Your Interviewer Introduces You To The Team
Meeting the team before you’re hired is a good sign that they think you could be a good fit for the role. This is an opportunity to get to know the team and see if you would be a good fit for their culture. If everyone seems friendly and welcoming, then this could be a place you would enjoy working at.
Getting a tour around the company, the production area, the warehouse, etc. is a great indication that you are at the top of their list, if not technically already hired for the role.
An interviewer, being naturally busy at all times, would not waste a single minute touring every applicant for the role. If you are given a quick tour, this is a positive manifestation of a potential offer staring back at you.
The Interviewer Sold You On The Position And The Company
After an interview, you may feel more strongly about the company and the position. If you feel this way, this is due in no small part to the interviewer.
The interviewer talking positively about all the benefits of the company means that they more-than-likely made a decision about hiring you and don’t want you to refuse. You can tell if your interviewer is excited about you if they:
Ask about your availability for the next step in the process. The interviewer may also give you a hint about what to expect after this initial interaction.
Give you a business card or contact information so you can follow up after the interview. Receiving a business card from the interviewer indicates that he or she wants to make the follow-up process smooth for you. No one wants to be bothered by follow-up phone calls and emails from applicants who are not qualified for the role. Getting a business card holds promise for your employment future.
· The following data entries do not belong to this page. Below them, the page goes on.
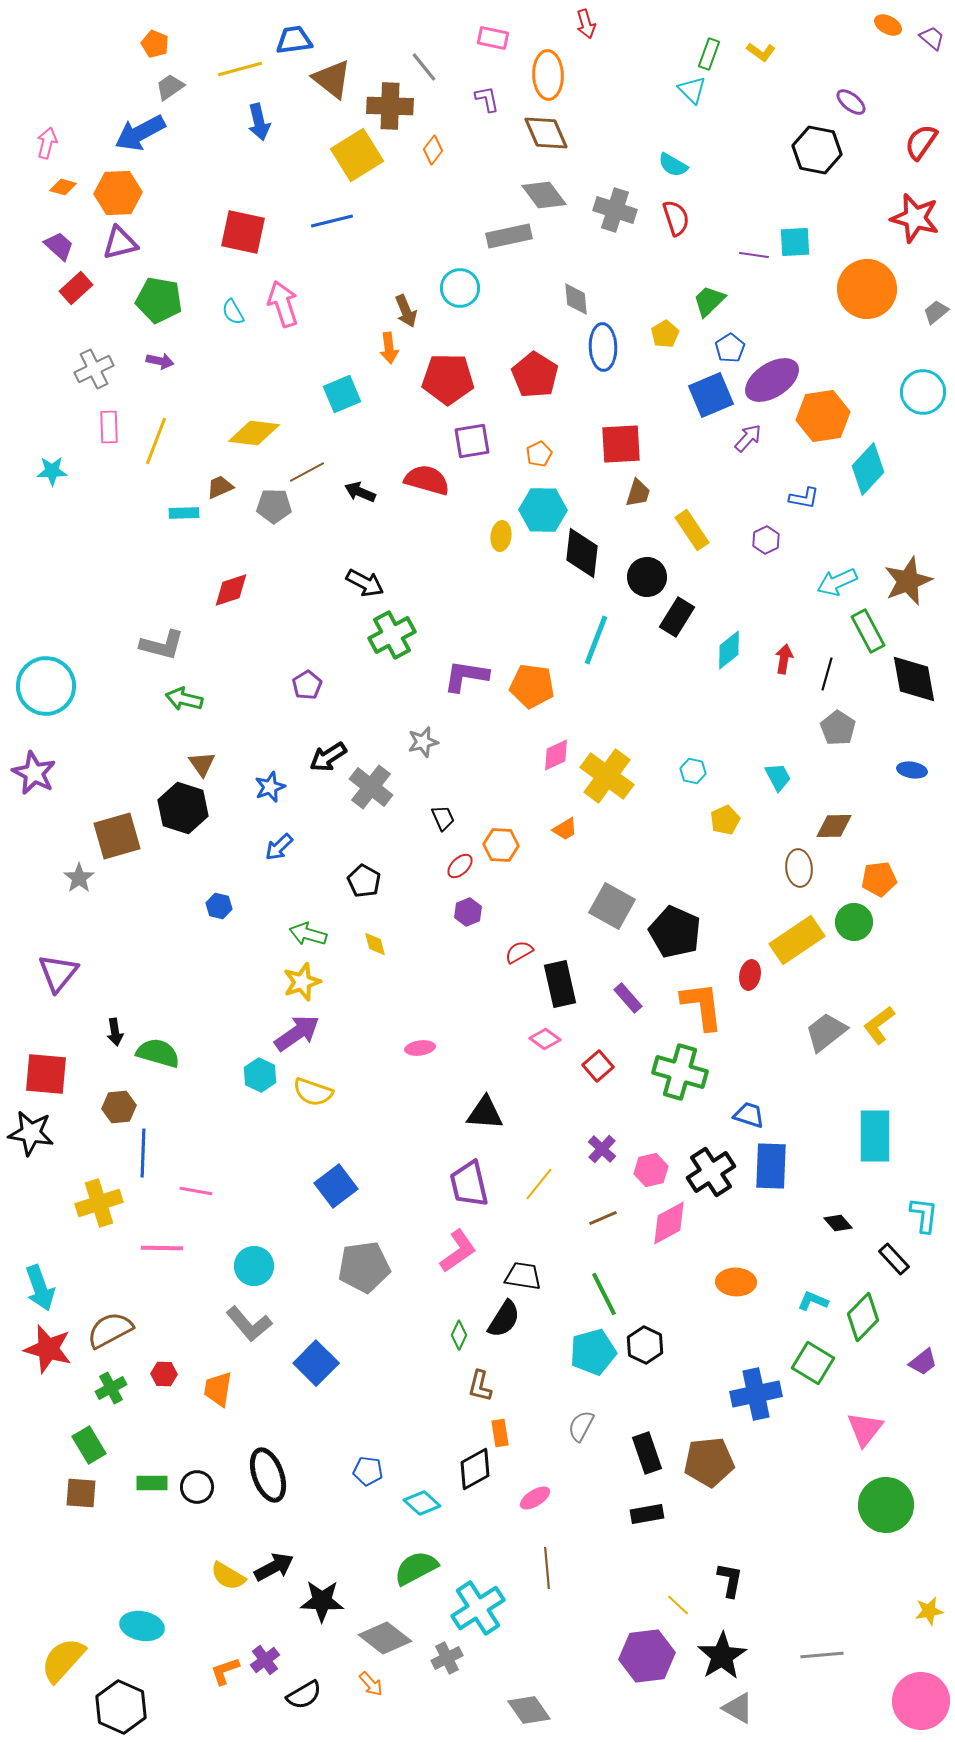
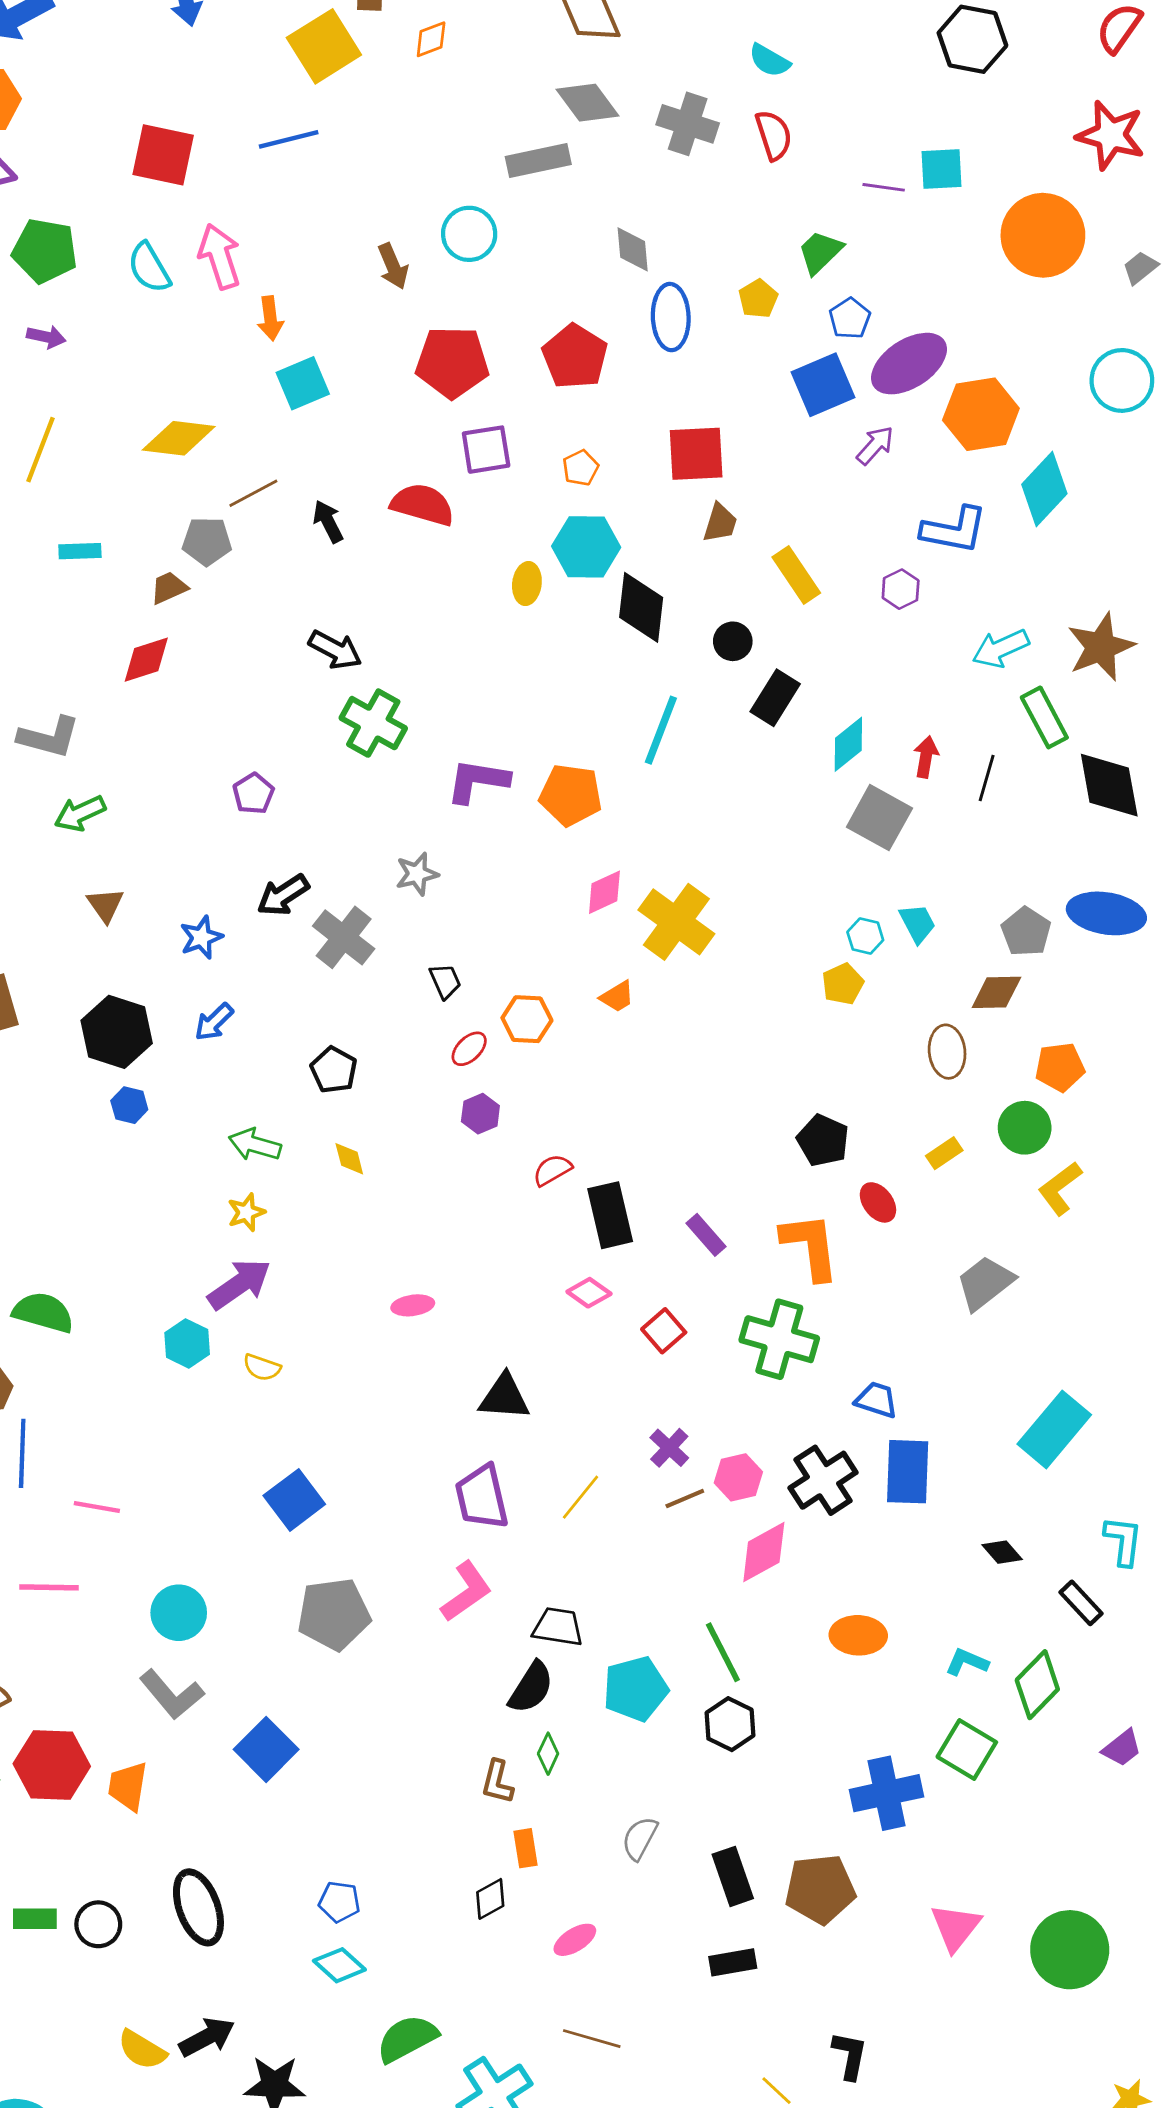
orange diamond: (433, 150) -> (431, 39), turned 32
cyan semicircle: (233, 312) -> (149, 268), size x1.4
orange arrow: (389, 348) -> (270, 318), moved
brown trapezoid: (220, 487) -> (169, 588), moved
black arrow: (360, 492) -> (328, 521), turned 40
blue L-shape: (804, 498) -> (954, 530), size x1.6
black circle: (647, 577) -> (733, 641), size x0.7
green cross: (392, 635) -> (373, 723), turned -33
green arrow: (184, 699) -> (80, 813), turned -39
gray pentagon: (838, 728) -> (1026, 932), moved
blue ellipse: (912, 770) -> (1106, 913), size x1.8
cyan hexagon: (693, 771) -> (865, 936), moved
black hexagon: (183, 808) -> (117, 1032), moved
gray square: (612, 906) -> (879, 818), moved
black pentagon: (675, 932) -> (823, 1140), moved, size x0.7
yellow rectangle: (797, 940) -> (944, 1153), size x0.5
red ellipse: (750, 975) -> (878, 1202), turned -48
yellow star: (302, 982) -> (246, 1212), size x0.7
yellow L-shape: (879, 1025) -> (1060, 1188), moved
yellow semicircle: (313, 1092) -> (262, 1367), size x0.7
cyan rectangle: (875, 1136) -> (1054, 1429), turned 40
brown line: (603, 1218) -> (685, 1499), moved
green line: (604, 1294) -> (723, 1652), moved
green diamond: (459, 1335) -> (548, 1754), moved
cyan pentagon: (593, 1352) -> (635, 1689), moved
red hexagon: (164, 1374) -> (52, 1765), size x2.0
pink triangle: (865, 1429) -> (956, 1927), moved
black diamond: (475, 1469) -> (490, 1899), size x0.7
cyan diamond: (422, 1503) -> (339, 1965), moved
brown line: (547, 1568) -> (592, 2039), turned -69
Discuss the benefits and perks of working in the company. If they begin discussing perks and benefits, chances are you’re pretty much getting an offer, or at least you are being lined up as the “perfect candidate.”
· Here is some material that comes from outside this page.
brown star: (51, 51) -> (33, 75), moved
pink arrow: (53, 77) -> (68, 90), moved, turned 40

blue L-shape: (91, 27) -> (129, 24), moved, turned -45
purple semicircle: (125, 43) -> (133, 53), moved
Asks you about your impression of the company and the position itself. The interviewer is trying to sell you on the position if they want your overall impression or feedback. By responding to your questions, they will be able to gauge your reaction and get the chance to clarify things that were unclear to you about the role and the company as a whole.
While these signs are not foolproof, they can be useful indicators of a positive interview.
Regardless of the outcome, always take the time to reflect on the interview and identify areas for improvement. This way, you can be better prepared for future job interviews and increase your chances of landing your dream job.
The experience gained from interviewing and preparing for them is valuable. Use this experience to your advantage and continue to develop your skills, gain knowledge and hone in on what you want. Plus, you never know - the same job may be available at a later date.